**Work order 1**.
Answer these questions using the patch below.
(a) What performance improvement does the patch report for HD videos?
(b) In the loop the patch adds to TComDataCU.cpp, which two arrays are set to zero?
(c) Which user is named in the changeset header of the patch?

____________

[x265] [PATCH] no_rdo: implementation of new early exit

sumalatha at multicorewareinc.com sumalatha at multicorewareinc.com
Tue Oct 29 11:03:21 CET 2013


# HG changeset patch
# User Sumalatha Polureddy
# Date 1383040993 -19800
# Node ID 717127253b0a3cebe263bd2e7ddb728368e5d140
# Parent  bf9686cc9e0f3ffd33f722ab941ba423513a6111
no_rdo: implementation of new early exit

early exit is done when the RD cost of best mode at depth "n" is less than the
average of RD cost of the CU's at depth "n" of previosuly coded CU's(CUAbove,
CUAboveRight, CUAoveLeft, CULeft, CUColocated).
For HD videos
performance improvement of 20 to 27%
bitrate increases by 0.75 to 0.02%

diff -r bf9686cc9e0f -r 717127253b0a source/Lib/TLibCommon/TComDataCU.cpp
--- a/source/Lib/TLibCommon/TComDataCU.cpp	Tue Oct 29 15:29:02 2013 +0530
+++ b/source/Lib/TLibCommon/TComDataCU.cpp	Tue Oct 29 15:33:13 2013 +0530
@@ -247,6 +247,12 @@
     m_totalBits        = 0;
     m_numPartitions    = pic->getNumPartInCU();
 
+    for (int i = 0; i < 4; i++)
+    {
+        m_avgCost[i] = 0;
+        m_count[i] = 0;
+    }
+
     // CHECK_ME: why partStartIdx always negative
     int partStartIdx = 0 - (cuAddr) * pic->getNumPartInCU();
 
@@ -470,6 +476,12 @@
     m_totalBits        = 0;
     m_numPartitions    = cu->getTotalNumPart() >> 2;
 
+    for (int i = 0; i < 4; i++)

____________

**Work order 2**. Return everything in the rows, from their first line down to and including the line that contains "26: (95, 140)", as a JSON list of strings with one string per line and blank lines omitted.

**Input data**.
____________

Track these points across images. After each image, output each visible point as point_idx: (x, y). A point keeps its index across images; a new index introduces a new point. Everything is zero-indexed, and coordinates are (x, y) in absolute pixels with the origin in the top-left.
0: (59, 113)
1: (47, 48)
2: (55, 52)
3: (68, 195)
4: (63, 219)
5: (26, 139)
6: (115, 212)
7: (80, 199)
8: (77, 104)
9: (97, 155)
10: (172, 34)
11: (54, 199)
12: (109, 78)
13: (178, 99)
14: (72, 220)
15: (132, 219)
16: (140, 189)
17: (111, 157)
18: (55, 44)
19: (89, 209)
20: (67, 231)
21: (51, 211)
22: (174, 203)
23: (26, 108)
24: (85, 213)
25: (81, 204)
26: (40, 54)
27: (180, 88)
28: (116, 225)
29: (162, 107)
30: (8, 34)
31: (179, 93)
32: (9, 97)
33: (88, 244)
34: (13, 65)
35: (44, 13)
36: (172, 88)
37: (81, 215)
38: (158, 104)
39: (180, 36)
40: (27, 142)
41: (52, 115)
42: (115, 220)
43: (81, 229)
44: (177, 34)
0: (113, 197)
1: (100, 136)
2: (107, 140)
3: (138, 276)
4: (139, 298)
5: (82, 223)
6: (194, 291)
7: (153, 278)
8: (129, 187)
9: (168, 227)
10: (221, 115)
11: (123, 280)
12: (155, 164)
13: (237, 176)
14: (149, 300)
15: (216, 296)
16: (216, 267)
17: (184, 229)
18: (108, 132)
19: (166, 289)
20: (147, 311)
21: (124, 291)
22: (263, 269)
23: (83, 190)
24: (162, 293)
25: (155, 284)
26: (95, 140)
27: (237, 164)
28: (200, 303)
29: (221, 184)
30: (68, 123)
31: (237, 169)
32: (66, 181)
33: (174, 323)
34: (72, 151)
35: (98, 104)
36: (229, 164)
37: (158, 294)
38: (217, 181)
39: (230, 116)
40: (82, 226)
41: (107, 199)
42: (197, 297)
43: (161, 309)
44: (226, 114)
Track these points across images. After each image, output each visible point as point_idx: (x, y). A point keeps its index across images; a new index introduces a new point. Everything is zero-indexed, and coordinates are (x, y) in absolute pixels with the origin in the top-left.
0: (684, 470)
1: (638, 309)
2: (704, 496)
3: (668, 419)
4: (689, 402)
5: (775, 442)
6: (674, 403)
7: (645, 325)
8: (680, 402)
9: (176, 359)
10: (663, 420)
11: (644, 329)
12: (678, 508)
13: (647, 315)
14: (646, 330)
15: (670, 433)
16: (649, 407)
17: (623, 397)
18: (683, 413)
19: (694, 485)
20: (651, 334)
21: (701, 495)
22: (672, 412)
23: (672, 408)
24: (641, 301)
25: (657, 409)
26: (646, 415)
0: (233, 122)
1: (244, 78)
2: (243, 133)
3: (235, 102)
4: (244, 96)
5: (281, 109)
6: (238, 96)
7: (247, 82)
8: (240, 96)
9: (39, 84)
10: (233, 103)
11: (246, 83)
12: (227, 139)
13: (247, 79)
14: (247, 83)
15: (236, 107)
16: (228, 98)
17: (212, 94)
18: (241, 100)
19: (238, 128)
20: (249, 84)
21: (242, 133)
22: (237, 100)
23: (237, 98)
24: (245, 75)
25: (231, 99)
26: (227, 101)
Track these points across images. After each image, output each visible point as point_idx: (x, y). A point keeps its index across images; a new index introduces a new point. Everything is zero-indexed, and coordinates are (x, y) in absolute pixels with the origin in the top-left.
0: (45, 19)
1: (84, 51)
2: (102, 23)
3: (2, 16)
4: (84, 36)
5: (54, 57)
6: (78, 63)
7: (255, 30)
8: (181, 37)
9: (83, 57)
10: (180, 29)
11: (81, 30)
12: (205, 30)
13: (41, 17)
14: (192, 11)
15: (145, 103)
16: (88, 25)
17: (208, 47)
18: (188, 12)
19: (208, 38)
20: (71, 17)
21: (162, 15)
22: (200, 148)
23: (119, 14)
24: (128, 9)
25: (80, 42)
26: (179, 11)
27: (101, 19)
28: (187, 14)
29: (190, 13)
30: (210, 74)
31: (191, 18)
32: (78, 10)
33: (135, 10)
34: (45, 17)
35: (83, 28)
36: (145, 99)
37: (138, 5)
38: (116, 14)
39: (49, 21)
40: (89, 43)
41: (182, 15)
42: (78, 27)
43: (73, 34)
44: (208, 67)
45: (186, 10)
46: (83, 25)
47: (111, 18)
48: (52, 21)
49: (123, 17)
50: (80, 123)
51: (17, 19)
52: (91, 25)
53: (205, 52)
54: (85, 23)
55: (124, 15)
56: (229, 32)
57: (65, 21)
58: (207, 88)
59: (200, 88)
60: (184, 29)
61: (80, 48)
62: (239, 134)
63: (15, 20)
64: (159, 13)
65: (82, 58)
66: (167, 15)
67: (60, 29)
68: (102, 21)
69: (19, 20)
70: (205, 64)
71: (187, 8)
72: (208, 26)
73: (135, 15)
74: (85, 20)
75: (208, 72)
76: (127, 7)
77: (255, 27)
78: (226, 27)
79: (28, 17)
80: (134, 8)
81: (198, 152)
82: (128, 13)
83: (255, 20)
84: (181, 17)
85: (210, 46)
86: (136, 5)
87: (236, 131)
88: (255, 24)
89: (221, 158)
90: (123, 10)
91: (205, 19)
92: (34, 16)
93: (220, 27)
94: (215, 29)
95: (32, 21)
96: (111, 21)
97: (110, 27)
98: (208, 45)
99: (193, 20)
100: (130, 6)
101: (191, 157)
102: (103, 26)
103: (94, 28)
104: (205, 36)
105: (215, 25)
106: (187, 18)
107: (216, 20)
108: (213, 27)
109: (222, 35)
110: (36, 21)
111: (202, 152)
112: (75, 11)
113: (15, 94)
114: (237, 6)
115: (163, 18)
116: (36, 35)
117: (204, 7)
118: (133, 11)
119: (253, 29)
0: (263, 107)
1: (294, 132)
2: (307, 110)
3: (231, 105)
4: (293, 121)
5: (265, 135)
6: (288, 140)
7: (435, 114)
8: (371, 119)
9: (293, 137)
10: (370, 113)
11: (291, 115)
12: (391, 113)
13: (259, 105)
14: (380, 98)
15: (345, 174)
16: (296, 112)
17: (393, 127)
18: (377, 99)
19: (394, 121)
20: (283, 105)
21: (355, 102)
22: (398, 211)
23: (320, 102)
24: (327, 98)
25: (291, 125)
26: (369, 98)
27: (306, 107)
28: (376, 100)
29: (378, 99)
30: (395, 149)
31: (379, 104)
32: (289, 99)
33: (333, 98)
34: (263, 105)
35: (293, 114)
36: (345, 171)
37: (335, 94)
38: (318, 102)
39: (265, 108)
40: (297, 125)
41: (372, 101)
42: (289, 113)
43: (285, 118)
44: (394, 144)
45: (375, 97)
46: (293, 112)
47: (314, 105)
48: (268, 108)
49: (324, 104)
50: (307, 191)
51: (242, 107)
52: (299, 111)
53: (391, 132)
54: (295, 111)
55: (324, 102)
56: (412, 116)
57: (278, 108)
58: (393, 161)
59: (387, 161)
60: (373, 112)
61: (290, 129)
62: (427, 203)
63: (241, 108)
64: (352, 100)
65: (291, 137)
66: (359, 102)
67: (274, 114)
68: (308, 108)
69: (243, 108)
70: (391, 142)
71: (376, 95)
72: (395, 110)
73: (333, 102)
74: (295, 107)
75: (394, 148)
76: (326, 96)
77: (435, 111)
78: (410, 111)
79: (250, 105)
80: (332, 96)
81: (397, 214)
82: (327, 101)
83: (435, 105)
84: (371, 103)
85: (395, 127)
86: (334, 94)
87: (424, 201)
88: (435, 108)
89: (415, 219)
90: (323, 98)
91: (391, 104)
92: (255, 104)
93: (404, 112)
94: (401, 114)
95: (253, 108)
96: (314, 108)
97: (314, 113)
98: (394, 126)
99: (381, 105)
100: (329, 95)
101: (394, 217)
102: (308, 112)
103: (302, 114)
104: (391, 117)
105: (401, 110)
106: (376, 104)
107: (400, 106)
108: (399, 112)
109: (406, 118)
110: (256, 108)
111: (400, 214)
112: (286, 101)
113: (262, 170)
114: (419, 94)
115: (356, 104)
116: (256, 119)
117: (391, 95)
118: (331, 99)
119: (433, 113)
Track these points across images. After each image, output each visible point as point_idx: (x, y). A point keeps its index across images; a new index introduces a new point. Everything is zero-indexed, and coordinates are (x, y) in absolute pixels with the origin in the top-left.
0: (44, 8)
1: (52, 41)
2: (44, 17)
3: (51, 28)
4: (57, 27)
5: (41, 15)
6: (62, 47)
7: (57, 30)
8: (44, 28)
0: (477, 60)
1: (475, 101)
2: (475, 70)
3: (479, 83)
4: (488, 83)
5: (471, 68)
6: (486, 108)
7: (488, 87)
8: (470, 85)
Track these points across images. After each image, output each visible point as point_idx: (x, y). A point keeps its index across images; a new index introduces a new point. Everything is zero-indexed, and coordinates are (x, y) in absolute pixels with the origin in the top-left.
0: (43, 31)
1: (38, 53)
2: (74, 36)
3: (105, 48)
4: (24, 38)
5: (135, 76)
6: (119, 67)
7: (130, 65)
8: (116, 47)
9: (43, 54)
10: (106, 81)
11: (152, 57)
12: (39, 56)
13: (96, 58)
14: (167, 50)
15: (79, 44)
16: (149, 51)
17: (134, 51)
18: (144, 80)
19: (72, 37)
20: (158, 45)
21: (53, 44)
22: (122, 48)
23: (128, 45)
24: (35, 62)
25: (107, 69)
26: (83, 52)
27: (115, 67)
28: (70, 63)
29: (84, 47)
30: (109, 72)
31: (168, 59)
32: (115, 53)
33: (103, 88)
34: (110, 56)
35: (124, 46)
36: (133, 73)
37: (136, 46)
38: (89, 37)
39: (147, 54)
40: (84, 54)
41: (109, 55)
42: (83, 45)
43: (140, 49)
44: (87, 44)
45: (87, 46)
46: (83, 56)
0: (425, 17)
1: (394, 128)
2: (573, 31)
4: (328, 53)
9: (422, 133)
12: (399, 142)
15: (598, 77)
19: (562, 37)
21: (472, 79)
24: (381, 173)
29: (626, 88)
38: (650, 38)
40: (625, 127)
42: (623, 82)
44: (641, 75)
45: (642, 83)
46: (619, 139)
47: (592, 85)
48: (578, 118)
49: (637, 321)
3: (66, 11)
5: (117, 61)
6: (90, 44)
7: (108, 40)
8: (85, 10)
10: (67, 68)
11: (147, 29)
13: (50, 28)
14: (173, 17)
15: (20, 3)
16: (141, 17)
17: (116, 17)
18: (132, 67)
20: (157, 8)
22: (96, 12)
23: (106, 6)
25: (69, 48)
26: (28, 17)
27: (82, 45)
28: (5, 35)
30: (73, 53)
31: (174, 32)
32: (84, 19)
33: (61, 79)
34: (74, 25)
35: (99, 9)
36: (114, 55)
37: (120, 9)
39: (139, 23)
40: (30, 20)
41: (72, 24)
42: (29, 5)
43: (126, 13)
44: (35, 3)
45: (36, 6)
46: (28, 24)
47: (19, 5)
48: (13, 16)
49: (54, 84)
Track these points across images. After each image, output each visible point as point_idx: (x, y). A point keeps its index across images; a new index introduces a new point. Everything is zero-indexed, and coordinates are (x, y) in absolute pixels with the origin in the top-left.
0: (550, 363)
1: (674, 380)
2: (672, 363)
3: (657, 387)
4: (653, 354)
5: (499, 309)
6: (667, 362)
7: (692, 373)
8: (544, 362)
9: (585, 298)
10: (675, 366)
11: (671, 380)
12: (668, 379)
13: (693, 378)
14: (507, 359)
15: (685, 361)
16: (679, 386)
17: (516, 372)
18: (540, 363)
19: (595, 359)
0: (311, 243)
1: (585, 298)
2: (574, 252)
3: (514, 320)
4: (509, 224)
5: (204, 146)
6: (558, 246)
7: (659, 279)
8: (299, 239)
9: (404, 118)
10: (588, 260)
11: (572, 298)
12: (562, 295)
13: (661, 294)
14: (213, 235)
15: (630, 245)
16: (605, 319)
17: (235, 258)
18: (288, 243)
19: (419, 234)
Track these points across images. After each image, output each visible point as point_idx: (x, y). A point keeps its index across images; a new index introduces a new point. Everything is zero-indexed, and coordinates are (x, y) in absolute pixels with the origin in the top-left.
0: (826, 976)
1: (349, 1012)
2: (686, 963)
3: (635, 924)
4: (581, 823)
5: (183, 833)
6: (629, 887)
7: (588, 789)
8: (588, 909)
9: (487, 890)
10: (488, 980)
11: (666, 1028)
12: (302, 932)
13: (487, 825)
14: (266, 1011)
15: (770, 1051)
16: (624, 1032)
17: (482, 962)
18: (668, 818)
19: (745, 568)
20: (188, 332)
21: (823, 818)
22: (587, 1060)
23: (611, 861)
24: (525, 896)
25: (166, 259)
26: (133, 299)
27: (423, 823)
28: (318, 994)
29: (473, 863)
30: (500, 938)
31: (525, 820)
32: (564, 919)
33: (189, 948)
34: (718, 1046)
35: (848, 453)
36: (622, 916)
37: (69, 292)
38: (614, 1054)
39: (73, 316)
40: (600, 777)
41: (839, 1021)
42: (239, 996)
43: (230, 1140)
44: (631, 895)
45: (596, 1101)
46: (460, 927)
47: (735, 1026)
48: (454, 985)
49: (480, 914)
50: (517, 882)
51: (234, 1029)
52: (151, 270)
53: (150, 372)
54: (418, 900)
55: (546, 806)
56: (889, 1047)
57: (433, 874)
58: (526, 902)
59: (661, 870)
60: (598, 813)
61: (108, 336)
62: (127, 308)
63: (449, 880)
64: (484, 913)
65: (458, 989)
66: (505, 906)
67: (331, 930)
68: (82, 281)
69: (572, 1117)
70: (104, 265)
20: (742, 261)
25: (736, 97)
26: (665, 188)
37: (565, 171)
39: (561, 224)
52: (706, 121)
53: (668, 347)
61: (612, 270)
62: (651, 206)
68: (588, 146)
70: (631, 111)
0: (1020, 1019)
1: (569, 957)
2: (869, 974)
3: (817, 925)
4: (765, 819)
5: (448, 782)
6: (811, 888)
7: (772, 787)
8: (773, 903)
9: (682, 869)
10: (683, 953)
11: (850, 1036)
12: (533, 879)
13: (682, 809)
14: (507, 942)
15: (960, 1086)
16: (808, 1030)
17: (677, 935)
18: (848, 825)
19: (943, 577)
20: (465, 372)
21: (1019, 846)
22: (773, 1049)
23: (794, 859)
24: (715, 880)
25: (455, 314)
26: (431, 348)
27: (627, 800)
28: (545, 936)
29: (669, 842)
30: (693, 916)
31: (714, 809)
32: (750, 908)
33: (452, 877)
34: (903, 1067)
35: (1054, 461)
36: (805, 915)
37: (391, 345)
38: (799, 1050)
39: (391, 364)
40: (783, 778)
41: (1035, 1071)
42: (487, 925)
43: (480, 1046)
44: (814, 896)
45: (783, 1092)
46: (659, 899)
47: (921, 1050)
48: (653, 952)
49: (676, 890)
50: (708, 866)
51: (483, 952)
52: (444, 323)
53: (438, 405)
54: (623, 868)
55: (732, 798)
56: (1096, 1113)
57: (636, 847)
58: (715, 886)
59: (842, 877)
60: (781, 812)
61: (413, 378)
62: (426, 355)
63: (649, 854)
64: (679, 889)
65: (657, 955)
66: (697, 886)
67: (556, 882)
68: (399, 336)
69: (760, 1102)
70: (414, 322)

____________

**Response box 1**.
(a) 20 to 27%
(b) m_avgCost and m_count
(c) Sumalatha Polureddy

**Response box 2**.
[
  "Track these points across images. After each image, output each visible point as point_idx: (x, y). A point keeps its index across images; a new index introduces a new point. Everything is zero-indexed, and coordinates are (x, y) in absolute pixels with the origin in the top-left.",
  "0: (59, 113)",
  "1: (47, 48)",
  "2: (55, 52)",
  "3: (68, 195)",
  "4: (63, 219)",
  "5: (26, 139)",
  "6: (115, 212)",
  "7: (80, 199)",
  "8: (77, 104)",
  "9: (97, 155)",
  "10: (172, 34)",
  "11: (54, 199)",
  "12: (109, 78)",
  "13: (178, 99)",
  "14: (72, 220)",
  "15: (132, 219)",
  "16: (140, 189)",
  "17: (111, 157)",
  "18: (55, 44)",
  "19: (89, 209)",
  "20: (67, 231)",
  "21: (51, 211)",
  "22: (174, 203)",
  "23: (26, 108)",
  "24: (85, 213)",
  "25: (81, 204)",
  "26: (40, 54)",
  "27: (180, 88)",
  "28: (116, 225)",
  "29: (162, 107)",
  "30: (8, 34)",
  "31: (179, 93)",
  "32: (9, 97)",
  "33: (88, 244)",
  "34: (13, 65)",
  "35: (44, 13)",
  "36: (172, 88)",
  "37: (81, 215)",
  "38: (158, 104)",
  "39: (180, 36)",
  "40: (27, 142)",
  "41: (52, 115)",
  "42: (115, 220)",
  "43: (81, 229)",
  "44: (177, 34)",
  "0: (113, 197)",
  "1: (100, 136)",
  "2: (107, 140)",
  "3: (138, 276)",
  "4: (139, 298)",
  "5: (82, 223)",
  "6: (194, 291)",
  "7: (153, 278)",
  "8: (129, 187)",
  "9: (168, 227)",
  "10: (221, 115)",
  "11: (123, 280)",
  "12: (155, 164)",
  "13: (237, 176)",
  "14: (149, 300)",
  "15: (216, 296)",
  "16: (216, 267)",
  "17: (184, 229)",
  "18: (108, 132)",
  "19: (166, 289)",
  "20: (147, 311)",
  "21: (124, 291)",
  "22: (263, 269)",
  "23: (83, 190)",
  "24: (162, 293)",
  "25: (155, 284)",
  "26: (95, 140)"
]